Roxanne Kovacs: I think a number of factors came into play in that decision. One thing I really liked about PSIA was the variety of courses you could choose from. That gave me the possibility to specialise and to tailor my degree to my interests. I also wanted to improve my French skills and learn a new language as part of my studies, which would not have been possible at other universities I applied to. Another factor that was definitely important was that PSIA was financially within my reach because tuition fees are income based for Europeans.

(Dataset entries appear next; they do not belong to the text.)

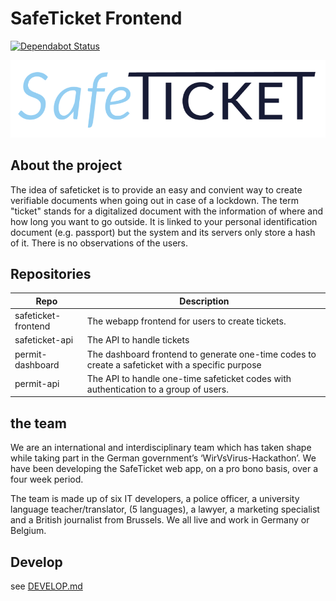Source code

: # SafeTicket Frontend

[![Dependabot Status](https://api.dependabot.com/badges/status?host=github&repo=SafeTicketApp/safeticket-frontend)](https://dependabot.com)

![safeticket-logo-light](./public/safeticket-logo-light.png)

## About the project

The idea of safeticket is to provide an easy and convient way to create verifiable documents when going out in case of a lockdown. The term "ticket" stands for a digitalized document with the information of where and how long you want to go outside. It is linked to your personal identification document (e.g. passport) but the system and its servers only store a hash of it. There is no observations of the users.

## Repositories

| Repo                | Description                                                                                      |
|---------------------|--------------------------------------------------------------------------------------------------|
| safeticket-frontend | The webapp frontend for users to create tickets.                                                 |
| safeticket-api      | The API to handle tickets                                                                        |
| permit-dashboard    | The dashboard frontend to generate one-time codes to create a safeticket with a specific purpose |
| permit-api          | The API to handle one-time safeticket codes with authentication to a group of users.             |

## the team

We are an international and interdisciplinary team which has taken shape while taking part in the German government’s ‘WirVsVirus-Hackathon’. We have been developing the SafeTicket web app, on a pro bono basis, over a four week period.

The team is made up of six IT developers, a police officer, a university language teacher/translator, (5 languages), a lawyer, a marketing specialist and a British journalist from Brussels. We all live and work in Germany or Belgium.

## Develop

see [DEVELOP.md](DEVELOP.md)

- At the University of York, you earned a B.A. with first class honours and were awarded the Politics, Philosophy and Economics Prize for achieving the highest set of final marks. At Sciences Po, your academic record was just as impressive and you gave the Valedictorian speech for the 2015 Graduation Ceremony. What is it that makes you so involved and passionate about your studies?
R. K.: I have been extremely lucky in many respects. Almost by chance, I found an academic discipline that truly fascinates me -- applied economics. I also had the opportunity to work with excellent professors, who took my ideas seriously and really supported my academic development. Because of all of these factors, many of which were out of my control, I’ve thrived in an academic environment. Given how lucky I have been, I’ve always felt a responsibility to use my education for something good. Throughout my time at University I tried to acquire skills that I could put to use later in life. I simply wanted to learn as much as I can. Doing well academically was only ever a by-product of that desire.
- You have already interned at the OECD working on the South African Economic Survey, in London working on access to water and sanitation, and in South Africa with the Women’s Legal Centre (WLC) in Cape Town. What are your plans for the future? Which field would you like to focus on next?
R. K.: A couple of days ago I accepted an offer from the London School of Hygiene and Tropical Medicine. For the next two years, I am going to work on a Randomised Control Trial that will assess the impact of performance-based financing on health outcomes in Senegal. I see my future very much in applied quantitative research in the development field. I hope to have the chance to work on issues to do with public health, inequality, violence and social policy and to travel as much as I can. At the moment, I am very excited about what the future will bring.